GOAL OF THE EXERCISE: Your task is to print, exactly and only, the lines from the start of the entries below through the line with "legal drama, right?". Include both ends, but skip the pictures.

SUPPLIED MATERIAL:
^^^^^^^^
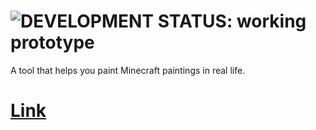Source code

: # ![DEVELOPMENT STATUS: working prototype](https://badgen.net/badge/DEVELOPMENT%20STATUS/working%20prototype/orange)

A tool that helps you paint Minecraft paintings in real life.

# [Link](https://telos-matter.github.io/MC_Paint_IRL/)
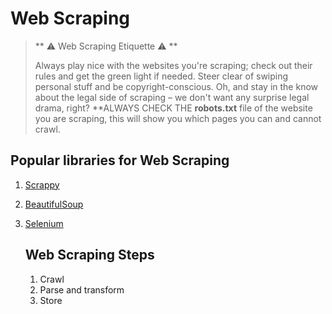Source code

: # Web Scraping

> ** ⚠️  Web Scraping Etiquette ⚠️ **
> 
> Always play nice with the websites you're scraping; check out their rules and get the green light if needed. Steer clear of swiping personal stuff and be copyright-conscious. Oh, and stay in the know about the legal side of scraping – we don't want any surprise legal drama, right?
> **ALWAYS CHECK THE __robots.txt__ file of the website you are scraping, this will show you which pages you can and cannot crawl.

## Popular libraries for Web Scraping

1. [Scrappy](https://www.analyticsvidhya.com/blog/2017/07/web-scraping-in-python-using-scrapy/) 
2. [BeautifulSoup](https://beautiful-soup-4.readthedocs.io/en/latest/) 
3. [Selenium](https://www.analyticsvidhya.com/blog/2019/05/scraping-classifying-youtube-video-data-python-selenium/)

   ## Web Scraping Steps
   1. Crawl
   2. Parse and transform
   3. Store
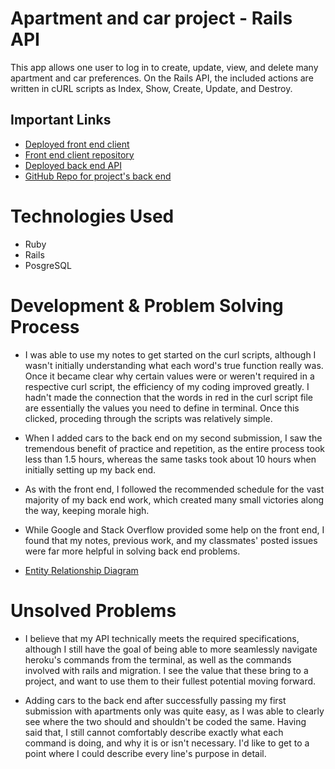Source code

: # Apartment and car project - Rails API

This app allows one user to log in to create, update, view, and delete many apartment and car preferences. On the Rails API, the included actions are written in cURL scripts as Index, Show, Create, Update, and Destroy.

## Important Links

- [Deployed front end client](https://tylerr36.github.io/project-two-client/)
- [Front end client repository](https://github.com/tylerr36/project-two-client)
- [Deployed back end API](https://blooming-cove-62734.herokuapp.com/)
- [GitHub Repo for project's back end](https://github.com/tylerr36/Project_2_api)

# Technologies Used

- Ruby
- Rails
- PosgreSQL

# Development & Problem Solving Process

- I was able to use my notes to get started on the curl scripts, although I wasn't initially understanding what each word's true function really was. Once it became clear why certain values were or weren't required in a respective curl script, the efficiency of my coding improved greatly. I hadn't made the connection that the words in red in the curl script file are essentially the values you need to define in terminal. Once this clicked, proceding through the scripts was relatively simple.

- When I added cars to the back end on my second submission, I saw the tremendous benefit of practice and repetition, as the entire process took less than 1.5 hours, whereas the same tasks took about 10 hours when initially setting up my back end.

- As with the front end, I followed the recommended schedule for the vast majority of my back end work, which created many small victories along the way, keeping morale high.

- While Google and Stack Overflow provided some help on the front end, I found that my notes, previous work, and my classmates' posted issues were far more helpful in solving back end problems.


- [Entity Relationship Diagram](https://i.imgur.com/LaeoT3K.png)

# Unsolved Problems

- I believe that my API technically meets the required specifications, although I still have the goal of being able to more seamlessly navigate heroku's commands from the terminal, as well as the commands involved with rails and migration. I see the value that these bring to a project, and want to use them to their fullest potential moving forward.

- Adding cars to the back end after successfully passing my first submission with apartments only was quite easy, as I was able to clearly see where the two should and shouldn't be coded the same. Having said that, I still cannot comfortably describe exactly what each command is doing, and why it is or isn't necessary. I'd like to get to a point where I could describe every line's purpose in detail.
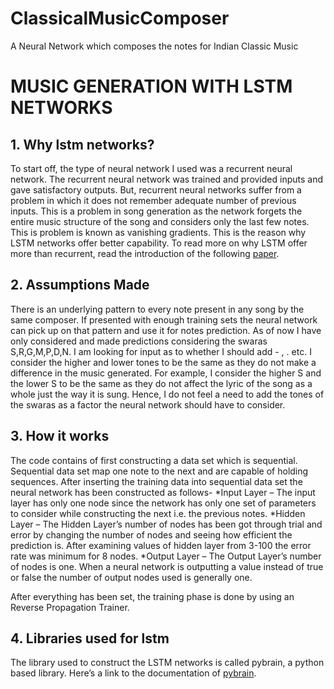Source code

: # ClassicalMusicComposer
A Neural Network which composes the notes for Indian Classic Music

# MUSIC GENERATION WITH LSTM NETWORKS

## 1. Why lstm networks?
To start off, the type of neural network I used was a recurrent neural network. The recurrent neural network was trained and provided inputs and gave satisfactory outputs. But, recurrent neural networks suffer from a problem in which it does not remember adequate number of previous inputs. This is a problem in song generation as the network forgets the entire music structure of the song and considers only the last few notes. This is problem is known as vanishing gradients. This is the reason why LSTM networks offer better capability.
To read more on why LSTM offer more than recurrent, read the introduction of the following [paper](http://people.idsia.ch/~juergen/blues/IDSIA-07-02.pdf).
## 2. Assumptions Made
There is an underlying pattern to every note present in any song by the same composer. If presented with enough training sets the neural network can pick up on that pattern and use it for notes prediction.
As of now I have only considered and made predictions considering the swaras S,R,G,M,P,D,N. I am looking for input as to whether I should add - , . etc.
I consider the higher and lower tones to be the same as they do not make a difference in the music generated. For example, I consider the higher S and the lower S to be the same as they do not affect the lyric of the song as a whole just the way it is sung. Hence, I do not feel a need to add the tones of the swaras as a factor the neural network should have to consider.
## 3. How it works
The code contains of first constructing a data set which is sequential. Sequential data set map one note to the next and are capable of holding sequences. After inserting the training data into sequential data set the neural network has been constructed as follows-
*Input Layer – The input layer has only one node since the network has only one set of parameters to consider while constructing the next i.e. the previous notes.
*Hidden Layer – The Hidden Layer’s number of nodes has been got through trial and error by changing the number of nodes and seeing how efficient the prediction is. After examining values of hidden layer from 3-100 the error rate was minimum for 8 nodes.
*Output Layer – The Output Layer’s number of nodes is one. When a neural network is outputting a value instead of true or false the number of output nodes used is generally one.

After everything has been set, the training phase is done by using an Reverse Propagation Trainer. 

## 4. Libraries used for lstm
The library used to construct the LSTM networks is called pybrain, a python based library. Here’s a link to the documentation of [pybrain](http://pybrain.org/docs/).

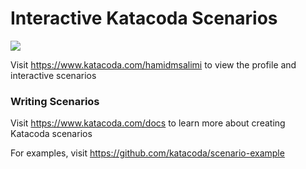 # Interactive Katacoda Scenarios

[![](http://shields.katacoda.com/katacoda/hamidmsalimi/count.svg)](https://www.katacoda.com/hamidmsalimi "Get your profile on Katacoda.com")

Visit https://www.katacoda.com/hamidmsalimi to view the profile and interactive scenarios

### Writing Scenarios
Visit https://www.katacoda.com/docs to learn more about creating Katacoda scenarios

For examples, visit https://github.com/katacoda/scenario-example

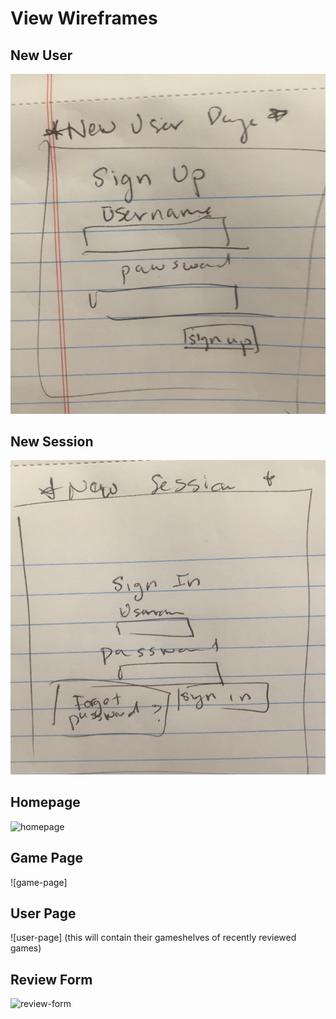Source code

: # View Wireframes

## New User
![new-user]

## New Session
![new-session]

## Homepage
![homepage]

## Game Page
![game-page]

## User Page
![user-page]
(this will contain their gameshelves of recently reviewed games)

## Review Form
![review-form]

[new-user]: ./wireframes/new_user.png
[new-session]: ./wireframes/new_session.png
[homepage]: ./wireframes/root_notes.png
[game-details]: ./wireframes/root_notebooks.png
[user-details]: ./wireframes/notebook_form.png
[review-form]: ./wireframes/notebook_form.png
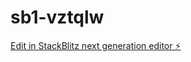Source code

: # sb1-vztqlw

[Edit in StackBlitz next generation editor ⚡️](https://stackblitz.com/~/github.com/zuccatoagustin84/sb1-vztqlw)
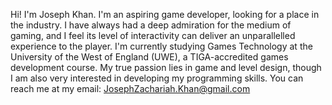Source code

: Hi! I'm Joseph Khan.
I'm an aspiring game developer, looking for a place in the industry.
I have always had a deep admiration for the medium of gaming, and I feel its level of interactivity can deliver an unparallelled experience to the player.
I'm currently studying Games Technology at the University of the West of England (UWE), a TIGA-accredited games development course.
My true passion lies in game and level design, though I am also very interested in developing my programming skills.
You can reach me at my email: JosephZachariah.Khan@gmail.com
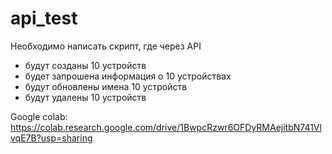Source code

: # api_test

Необходимо написать скрипт, где через API
 * будут созданы 10 устройств
 * будет запрошена информация о 10 устройствах
 * будут обновлены имена 10 устройств
 * будут удалены 10 устройств


Google colab:
https://colab.research.google.com/drive/1BwpcRzwr6OFDyRMAejitbN741VlvqE7B?usp=sharing

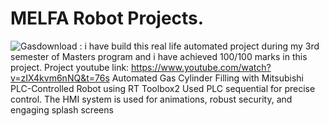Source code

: # MELFA Robot Projects.
![Gasdownload](https://github.com/Rayhan180/Automation/assets/136218406/03afaf36-04b7-4691-9665-5f6c3344934b)
:
i have build this real life automated project during my 3rd semester of Masters program and i have achieved 100/100 marks in this project. 
Project youtube link:   https://www.youtube.com/watch?v=zIX4kvm6nNQ&t=76s 
Automated Gas Cylinder Filling with Mitsubishi PLC-Controlled Robot using RT Toolbox2
Used PLC sequential for precise control. The HMI system is used for animations, robust security, and engaging splash screens
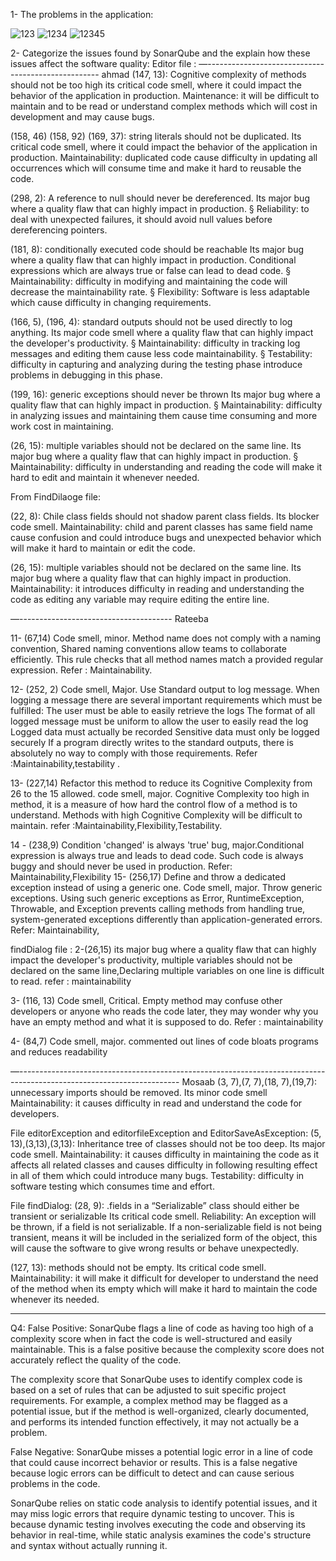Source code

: 1- The problems in the application:

![123](https://user-images.githubusercontent.com/120324997/226065987-63ec8a7c-7025-418b-9f27-45e793bf51b4.png)
![1234](https://user-images.githubusercontent.com/120324997/226065992-850e852c-f1f3-4142-97ec-572fd8884ab2.png)
![12345](https://user-images.githubusercontent.com/120324997/226065993-d9ca1d9a-8705-4f90-89a5-00aa562930a5.png)


2- Categorize the issues found by SonarQube and the explain how these issues affect the software quality: 
Editor file :
—---------------------------------------------------
ahmad 
(147, 13): Cognitive complexity of methods should not be too high
its critical code smell, where it could impact the behavior of the application in production.
  Maintenance: it will be difficult to maintain and to be read or understand complex methods which will cost in development and may cause bugs.
 
(158, 46) (158, 92) (169, 37): string literals should not be duplicated.
Its critical code smell, where it could impact the behavior of the application in production.
 Maintainability: duplicated code cause difficulty in updating all occurrences which will consume time and make it hard to reusable the code.
 
(298, 2): A reference to null should never be dereferenced.
Its major bug where a quality flaw that can highly impact in production.
§  Reliability: to deal with unexpected failures, it should avoid null values before dereferencing pointers.
 
(181, 8): conditionally executed code should be reachable 
Its major bug where a quality flaw that can highly impact in production.
Conditional expressions which are always true or false can lead to dead code.
§  Maintainability: difficulty in modifying and maintaining the code will decrease the maintainability rate.
§  Flexibility: Software is less adaptable which cause difficulty in changing requirements.

(166, 5), (196, 4): standard outputs should not be used directly to log anything.
Its major code smell where a quality flaw that can highly impact the developer's productivity.
§  Maintainability: difficulty in tracking log messages and editing them cause less code maintainability.
§  Testability: difficulty in capturing and analyzing during the testing phase introduce problems in debugging in this phase.
 
(199, 16): generic exceptions should never be thrown
Its major bug where a quality flaw that can highly impact in production.
§  Maintainability: difficulty in analyzing issues and maintaining them cause time consuming and more work cost in maintaining.
 
(26, 15): multiple variables should not be declared on the same line.
Its major bug where a quality flaw that can highly impact in production.
§  Maintainability:  difficulty in understanding and reading the code will make it hard to edit and maintain it whenever needed.

From FindDilaoge file:


(22, 8): Chile class fields should not shadow parent class fields.
Its blocker code smell.
  Maintainability:  child and parent classes has same field name cause confusion and could introduce bugs and unexpected behavior which will make it hard to maintain or edit the code.
 
(26, 15): multiple variables should not be declared on the same line.
Its major bug where a quality flaw that can highly impact in production.
 Maintainability: it introduces difficulty in reading and understanding the code as editing any variable may require editing the entire line.



—--------------------------------------
Rateeba


11-   (67,14) Code smell, minor. Method name does not comply with a naming convention, Shared naming conventions allow teams to collaborate efficiently. This rule checks that all method names match a provided regular expression.
Refer : Maintainability.

12- (252, 2) Code smell, Major. Use Standard output to log message. When logging a message there are several important requirements which must be fulfilled:
The user must be able to easily retrieve the logs
The format of all logged message must be uniform to allow the user to easily read the log
Logged data must actually be recorded
Sensitive data must only be logged securely
If a program directly writes to the standard outputs, there is absolutely no way to comply with those requirements.
Refer :Maintainability,testability .

13- (227,14) Refactor this method to reduce its Cognitive Complexity from 26 to the 15 allowed.
code smell, major. Cognitive Complexity too high in method, it is a measure of how hard the control flow of a method is to understand. Methods with high Cognitive Complexity will be difficult to maintain.
refer :Maintainability,Flexibility,Testability.

14 - (238,9) Condition 'changed' is always 'true' 
 bug, major.Conditional expression is always true and leads to dead code. Such code is always buggy and should never be used in production.
Refer: Maintainability,Flexibility
15- (256,17) Define and throw a dedicated exception instead of using a generic one.
Code smell, major. Throw generic exceptions. Using such generic exceptions as Error, RuntimeException, Throwable, and Exception prevents calling methods from handling true, system-generated exceptions differently than application-generated errors.
Refer: Maintainability,  

findDialog file : 
2-(26,15)  its major  bug where a quality flaw that can highly impact the developer's productivity, multiple variables should not be declared on the same line,Declaring multiple variables on one line is difficult to read.
refer : maintainability

3- (116, 13) Code smell, Critical. Empty method may confuse other developers or anyone who reads the code later, they may wonder why you have an empty method and what it is supposed to do.
Refer :  maintainability

4- (84,7) Code smell, major. commented out lines of code bloats programs and reduces readability

—----------------------------------------------------------------------------------------------------------------------
Mosaab
(3, 7),(7, 7),(18, 7),(19,7): unnecessary imports should be removed.
Its minor code smell
Maintainability: it causes difficulty in read and understand the code for developers.

File editorException and editorfileException and EditorSaveAsException:
(5, 13),(3,13),(3,13): Inheritance tree of classes should not be too deep.
Its major code smell.
Maintainability: it causes difficulty in maintaining the code as it affects all related classes and causes difficulty in following resulting effect in all of them which could introduce many bugs.
Testability: difficulty in software testing which consumes time and effort.
 
File findDialog: 
(28, 9): .fields in a “Serializable” class should either be transient or serializable
Its critical code smell.
Reliability: An exception will be thrown, if a field is not serializable.
If a non-serializable field is not being transient, means it will be included in the serialized form of the object, this will cause the software to give wrong results or behave unexpectedly.
 
(127, 13): methods should not be empty.
Its critical code smell.
Maintainability: it will make it difficult for developer to understand the need of the method when its empty which will make it hard to maintain the code whenever its needed.

-------------------------------------------------
Q4:
False Positive: SonarQube flags a line of code as having too high of a complexity score when in fact the code is well-structured and easily maintainable. This is a false positive because the complexity score does not accurately reflect the quality of the code.

The complexity score that SonarQube uses to identify complex code is based on a set of rules that can be adjusted to suit specific project requirements. For example, a complex method may be flagged as a potential issue, but if the method is well-organized, clearly documented, and performs its intended function effectively, it may not actually be a problem.


False Negative: SonarQube misses a potential logic error in a line of code that could cause incorrect behavior or results. This is a false negative because logic errors can be difficult to detect and can cause serious problems in the code.

SonarQube relies on static code analysis to identify potential issues, and it may miss logic errors that require dynamic testing to uncover. This is because dynamic testing involves executing the code and observing its behavior in real-time, while static analysis examines the code's structure and syntax without actually running it.
















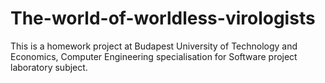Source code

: # The-world-of-worldless-virologists
This is a homework project at Budapest University of Technology and Economics, Computer Engineering specialisation for Software project laboratory subject.
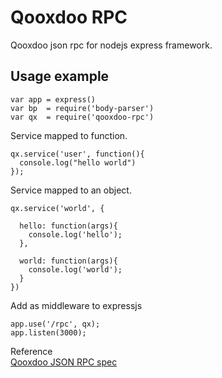 # Qooxdoo RPC

Qooxdoo json rpc for nodejs express framework.


## Usage example

    var app = express()
    var bp  = require('body-parser')
    var qx  = require('qooxdoo-rpc')

Service mapped to function.

    qx.service('user', function(){
      console.log("hello world")
    });

Service mapped to an object.

    qx.service('world', {

      hello: function(args){
        console.log('hello');
      },

      world: function(args){
        console.log('world');
      }
    })


Add as middleware to expressjs

    app.use('/rpc', qx);
    app.listen(3000);



Reference  
[Qooxdoo JSON RPC spec](http://qooxdoo.org/docs/general/rpc/jsonrpc_server_specs)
^^^^^^^^
EXERCISE RESPONSE:
Source code

: # ![DEVELOPMENT STATUS: working prototype](https://badgen.net/badge/DEVELOPMENT%20STATUS/working%20prototype/orange)

A tool that helps you paint Minecraft paintings in real life.

# [Link](https://telos-matter.github.io/MC_Paint_IRL/)
Source code

: # Web Scraping

> ** ⚠️  Web Scraping Etiquette ⚠️ **
> 
> Always play nice with the websites you're scraping; check out their rules and get the green light if needed. Steer clear of swiping personal stuff and be copyright-conscious. Oh, and stay in the know about the legal side of scraping – we don't want any surprise legal drama, right?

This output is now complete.